Fellow Spotlight: John "Ben" Gilliam

Forging new skills and the next generation of metalsmiths

 

Brian Clarke and Ben Gilliam“It was an immersion into both a technique and the life of a person who has devoted their life to mastering a craft."

 

In the quote above, John “Ben” Gilliam, a 2007-2008 S.C. Arts Commission Individual Artist Craft Fellow, is referring to a metalsmithing workshop in Ireland, where he lived and worked with a master metalsmithing craftsman for two weeks in July 2008. His fellowship award helped to make the trip possible.

 

“Fellowship awards, like many of the Arts Commission’s grant programs, open doors to new resources and opportunities,” said Suzette Surkamer, executive director of the S.C. Arts Commission. “We’re delighted that Ben chose to use his award to expand his already exceptional artistic abilities.”

 

The workshop

The rigorous, two-week class granted Gilliam the rare opportunity to learn more about metalsmithing, a process he was first introduced to as an undergraduate in the late 1980s. Gilliam also saw another benefit to attending the workshop.

 

“Not only did this research trip hold terrific potential for the development of my own work, but also that of my students,” said Gilliam, an instructor and gallery director at the S.C. Governor's School for the Arts and Humanities in Greenville.

 

Ben Gilliam

Housed in a small 1840s schoolhouse nestled among lush green fields and wooded mountains, the workshop takes place in the small rural village of Ballinaclash. The village, which has one community shop that doubles as the local pub, affords students a relaxing and inspiring location in which to learn.

 

The teacher

Gilliam first learned about the workshop, which has been conducted by master artisan Brian Clarke since 1972, through a former teacher who had previously experienced the unique course. Gilliam was interested in learning from this artisan due to his wide range of skills and unique insight in to the nature of metals and their potential as a creative medium.

 

“Not only did this research trip hold terrific potential for the development of my own work, but also that of my students."

 

The technique

Clarke, who regularly welcomes faces from countries across the world—Australia, Finland, Norway, Thailand and the U.S. to name a few—teaches the “plasticity of metal” through the techniques of hand raising (a technique completed entirely by the process of raising from a single flat piece of metal) and hand forging (the shaping of malleable metals by manually hammering or pressing them after applying heat).

 

Clarke takes each apprentice through a series of steps, beginning with an understanding of the workshop and tools and ending with a design for a piece that is to be completed by the end of the workshop.

 

Ben's Revival Goblet

 

The results

With most of his work influenced by contemporary design, Gilliam decided to create a sterling silver goblet, which he said reflects a more traditional feel. His inspiration came from a visit to the National Museum in Ireland, which he said has a very large collection of silver hollowware that dates from the Middle Ages.

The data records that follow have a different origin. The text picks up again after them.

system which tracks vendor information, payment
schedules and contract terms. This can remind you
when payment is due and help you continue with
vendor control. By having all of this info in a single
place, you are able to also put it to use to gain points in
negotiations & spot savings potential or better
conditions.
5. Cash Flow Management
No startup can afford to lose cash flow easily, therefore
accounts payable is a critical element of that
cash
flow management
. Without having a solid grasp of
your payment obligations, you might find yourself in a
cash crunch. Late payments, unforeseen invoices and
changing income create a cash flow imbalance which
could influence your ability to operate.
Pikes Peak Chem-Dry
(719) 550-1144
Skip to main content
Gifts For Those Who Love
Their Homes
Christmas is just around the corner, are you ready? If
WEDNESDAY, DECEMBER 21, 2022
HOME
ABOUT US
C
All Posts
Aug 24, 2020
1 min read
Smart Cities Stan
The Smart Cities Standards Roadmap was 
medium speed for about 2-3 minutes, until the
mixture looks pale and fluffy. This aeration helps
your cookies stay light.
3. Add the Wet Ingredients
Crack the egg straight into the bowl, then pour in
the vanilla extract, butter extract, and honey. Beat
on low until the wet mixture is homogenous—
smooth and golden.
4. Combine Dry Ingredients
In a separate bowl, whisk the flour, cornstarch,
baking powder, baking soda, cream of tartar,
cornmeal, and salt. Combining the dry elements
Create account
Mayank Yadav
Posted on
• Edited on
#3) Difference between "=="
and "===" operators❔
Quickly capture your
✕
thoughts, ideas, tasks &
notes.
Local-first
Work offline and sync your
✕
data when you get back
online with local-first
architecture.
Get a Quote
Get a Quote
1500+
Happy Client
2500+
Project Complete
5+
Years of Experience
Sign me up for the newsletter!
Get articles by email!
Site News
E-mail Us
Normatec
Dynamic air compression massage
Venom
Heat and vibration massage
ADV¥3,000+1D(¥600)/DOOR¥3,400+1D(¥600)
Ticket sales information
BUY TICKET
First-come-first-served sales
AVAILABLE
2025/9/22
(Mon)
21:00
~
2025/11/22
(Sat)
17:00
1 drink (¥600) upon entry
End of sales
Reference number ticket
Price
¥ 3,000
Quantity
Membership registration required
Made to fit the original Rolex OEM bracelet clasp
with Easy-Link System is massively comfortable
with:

In addition to completing another project, a copper teapot he started during the workshop, Gilliam is sharing the metalsmithing knowledge and methods he garnered from Clarke with his students. “Brian’s techniques are very accessible to novice students and can easily be adapted to suit our curriculum,” said Gilliam.

 

Ben Gilliam and studentS.C. Governor’s School for the Arts and Humanities President Bruce Halverson echoes Gilliam’s enthusiasm for sharing his knowledge with students and his appreciation toward the Arts Commission for bestowing him with a fellowship.

 

“Our teachers must continuously enhance their artistic skills and knowledge in order to offer our students the best arts education in the country,” said Halverson. “Ben’s unique experience in Ireland provides direct benefits to our students and inspires them to become even better artists.”